President Obama’s fate in November rests largely on the question of whether the country believes he has improved the economy. That’s why Democrats and Republicans have been wrangling over the “are you better off” question so often in recent weeks.
A new chart from the Pew Research Center illustrates one factor that could make it more difficult to the president and his allies to to make the case that things are better: The recovery, at least in one respect, doesn’t look all that different from the recession.
The chart shows that median household income in the two years after the most recent recession fell at a rate that nearly equaled its drop during the recession itself (the National Bureau of Economic Research judged that the most recent recession ended in June of 2009).
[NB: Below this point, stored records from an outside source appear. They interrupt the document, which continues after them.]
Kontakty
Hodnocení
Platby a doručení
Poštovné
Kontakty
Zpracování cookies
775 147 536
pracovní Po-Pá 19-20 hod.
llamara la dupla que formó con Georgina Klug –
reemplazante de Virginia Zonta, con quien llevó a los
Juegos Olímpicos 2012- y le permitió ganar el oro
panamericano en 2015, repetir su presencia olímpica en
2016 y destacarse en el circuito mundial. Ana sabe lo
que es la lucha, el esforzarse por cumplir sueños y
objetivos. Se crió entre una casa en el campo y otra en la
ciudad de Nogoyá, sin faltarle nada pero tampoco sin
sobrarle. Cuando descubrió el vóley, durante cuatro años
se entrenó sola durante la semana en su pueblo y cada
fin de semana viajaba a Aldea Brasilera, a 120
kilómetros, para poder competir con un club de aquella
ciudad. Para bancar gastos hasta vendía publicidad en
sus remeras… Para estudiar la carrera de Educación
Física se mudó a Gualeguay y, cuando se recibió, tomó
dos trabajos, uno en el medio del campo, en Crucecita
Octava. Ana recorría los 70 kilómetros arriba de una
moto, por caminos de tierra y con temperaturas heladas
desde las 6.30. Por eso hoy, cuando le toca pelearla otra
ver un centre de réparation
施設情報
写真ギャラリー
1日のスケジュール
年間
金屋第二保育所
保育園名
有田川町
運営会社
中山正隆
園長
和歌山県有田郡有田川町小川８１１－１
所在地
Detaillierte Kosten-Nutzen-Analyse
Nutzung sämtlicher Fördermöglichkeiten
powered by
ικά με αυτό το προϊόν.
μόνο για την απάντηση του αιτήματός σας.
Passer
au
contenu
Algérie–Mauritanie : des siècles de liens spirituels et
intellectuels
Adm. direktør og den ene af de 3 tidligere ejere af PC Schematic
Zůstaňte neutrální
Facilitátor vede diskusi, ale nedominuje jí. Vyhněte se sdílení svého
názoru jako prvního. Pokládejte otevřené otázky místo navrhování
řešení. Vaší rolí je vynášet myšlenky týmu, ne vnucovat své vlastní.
Much of the economic debate in the presidential race revolves around jobs, with Republicans pointing to disappointing monthly jobs reports and the nation’s unemployment rate, and Democrats noting the private sector job gains that have taken place under Obama’s watch. But income is also a tangible metric for a lot of voters, and the static nature of the numbers is not encouraging for the president’s case on the “are you better off” question.
This isn’t the first time in history that median household income has continued to drop in the years following a recession. It happened after the recession at the beginning of the last two decades, as a second Pew chart shows:
But in both of those cases, the decline slowed from its rate during the recession. In the case of the most recent recession, it remained about the same in the aftermath.
All of this does not mean that it is impossible for Obama to make an overall case that the the country is better off financially than it was four years ago — it just makes it harder. And he’s already facing an uphill climb: the latest CNN/ORC International poll showed that a plurality of likely voters said they were worse off financially than they were four years ago.